From animist and pagan beginnings where people sought to understand the meaning of life through nature itself, through observation of patterns in the sky, the ebbing and flowing of the tides and the symbolism within nature. The intuitive was revered together with the search for knowledge, both being inseparable.
Somewhere amongst the need for authority and a monotheistic religion rapidly spreading across the world, those connections and reverences were severed. Whereas once, god was in all things, visible to each of us, both male and female; god became transcendent and separate, intermediaries became authorities and women’s voices were no longer heard.

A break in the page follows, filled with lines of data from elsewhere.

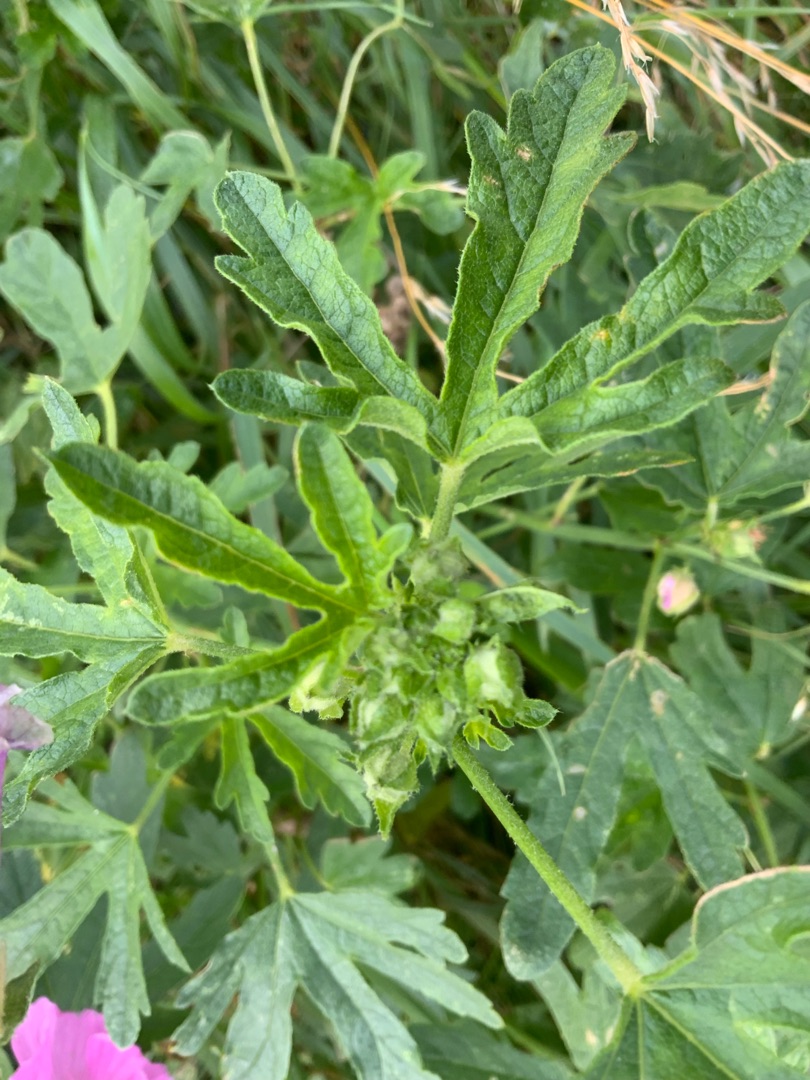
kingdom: Plantae
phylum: Tracheophyta
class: Magnoliopsida
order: Malvales
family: Malvaceae
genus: Malva
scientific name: Malva alcea
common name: Rosen-katost
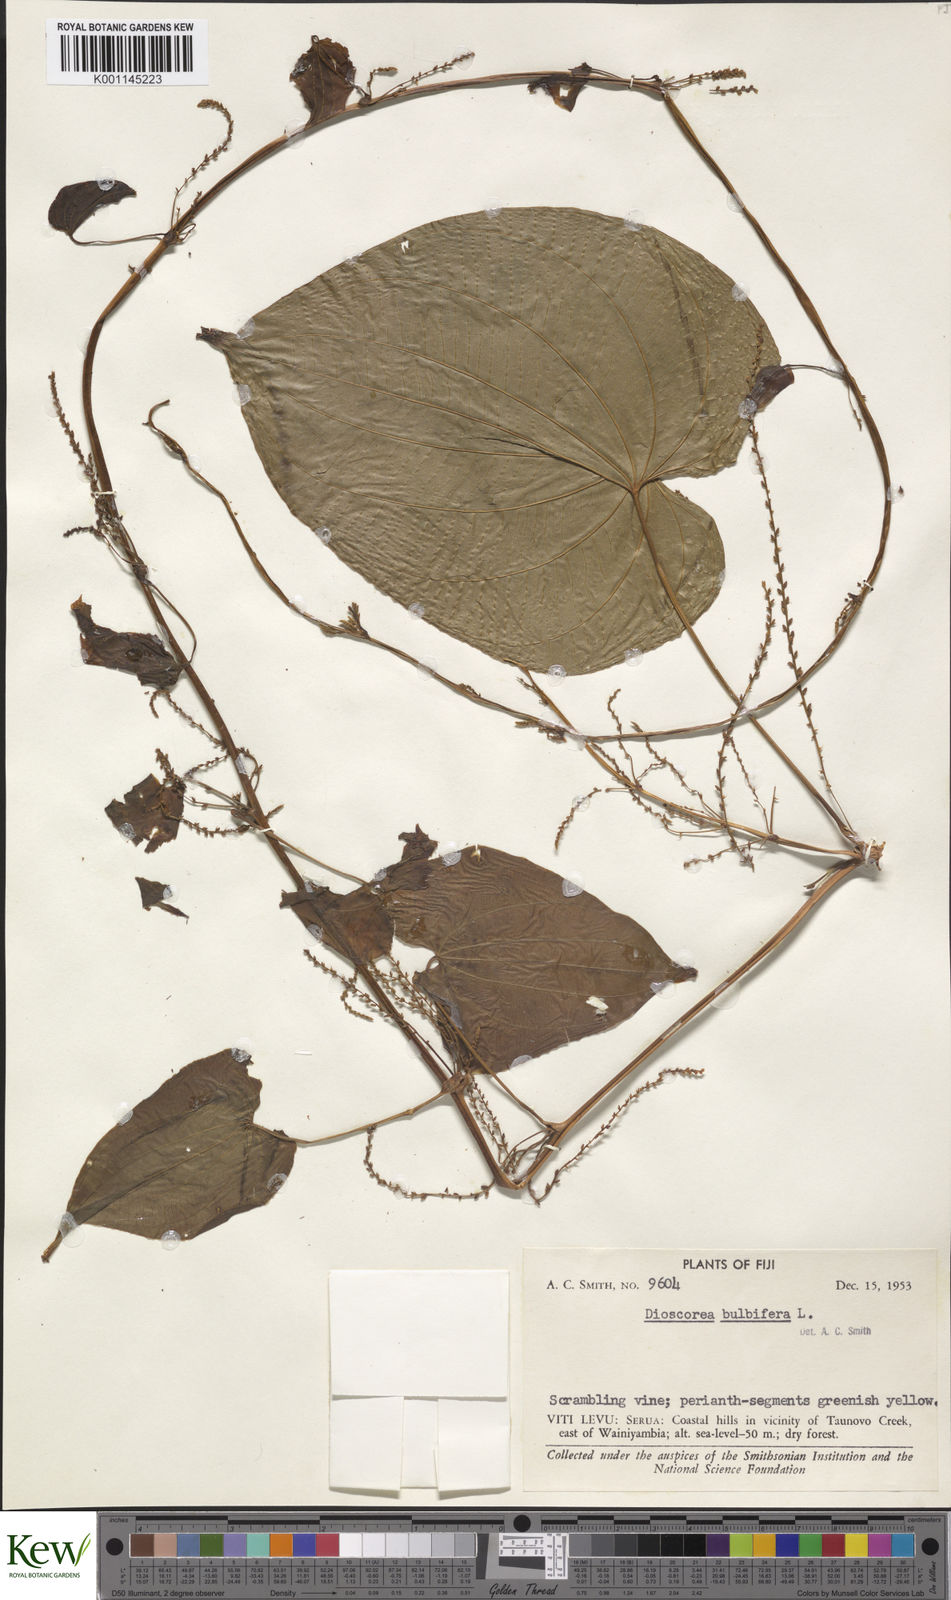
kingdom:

As natural plants find their way through cracks in the concrete, esoteric traditions found a way to survive, broken perhaps and not in one cohesive place, but they evolved and grew through the Western Esoteric Tradition as it is now known; a collection of esoteric practices and philosophies that began with the Renaissance of ancient Greek philosophy in Italy and travelled across Europe with Alchemy, Astrology, Christian Kabbala, Magickal Grimoires, Neoplatonism, Freemasonry, Hermeticism and Rosicrucianism.
By the late 19th century, occult traditions began to flourish and together with a Romantic Revival, a rising environmentalism and the rise of the Women’s movement, the time was ripe for the old wisdom to find a new expression.
And so the Pagan Revival and the western form of modern witchcraft grew out of the 1950s UK initially as Wicca, a magical, polytheistic, ritualistic, nature honouring practice and was an expression of the magical practice of Gerald Gardner in tandem with the Druid Revival by George Watson. It grew rapidly, seeding new groups and with the repeal of the Witchcraft Act, Gardner’s vision of Wicca and the time being right for a re-visioning of religion and ways of expressing the sacred, led to a Pagan Revival. Covens (pagan groups) rapidly emerged in Europe and America, where Wicca began to grow as a different, more intuitive and inventive path, incorporating local or indigenous native traditions and seeding the rise of a goddess movement, focusing on the worship of the divine feminine.
In the space of sixty years, Wicca had grown into a worldwide praxis, honouring witchcraft, nature, spiritual authority of women and practising magick. I think Wicca acted as a catalyst for people in other countries to find ways to reclaim their spiritual origins, traditions and practices. This is continuing to grow across the world, bringing alternative ways of revitalising ancient traditions with new awareness, offering an independent engagement with the sacred that, together with fresh insight and ongoing study, might well represent holistic, rich and profound ways of being ensouled in the world and finding that connection that we have missed for so long.
Witchcraft
Witchcraft has been practised in almost every country in the world for as long as we know. A desire to understand how to use the natural world for good or for power and to bend it to one’s own will via a knowledge of charms and spells, healing magic and curses, divination and ritual is documented in most cultures and is known under the umbrella term of witchcraft.
Predominantly used for benevolent reasons, people would seek such practitioners out to heal sickness, to cure impotence, to find love, to punish theft, to restore justice and to call up the dead for prophecy. It has always been a rocky road to travel – on the one hand there was respect and reverence for those who were helped by such magic and on the other there was anger and at the worst, death if the magic went wrong or the suspicion that the practitioner had caused harm prevailed.
The suspicion of many illnesses and misfortunes being the fault of the such practitioners led to an idea of black or white witchcraft – black being for evil purposes and white for benevolent ones. But life is rarely that simple as ‘good’ and ‘bad’ is it? And how can you have knowledge of herbs to heal without knowing which ones could kill? It didn’t make a person guilty of murder.
Charmers and cunning folk were so numerous before the twentieth century that tens of thousands of people in contemporary Britain must be descended from them. (Hutton, 1999, p. 287).
Wicca and Witchcraft are different streams and continue to evolve. Where once Wicca was the only acceptable form of witchcraft, many are reclaiming the word ‘Witch’ as a way of reclaiming ‘being different’, being alternative and owning their right to live their lives as they choose.
It will be interesting to see where this takes us in the coming years.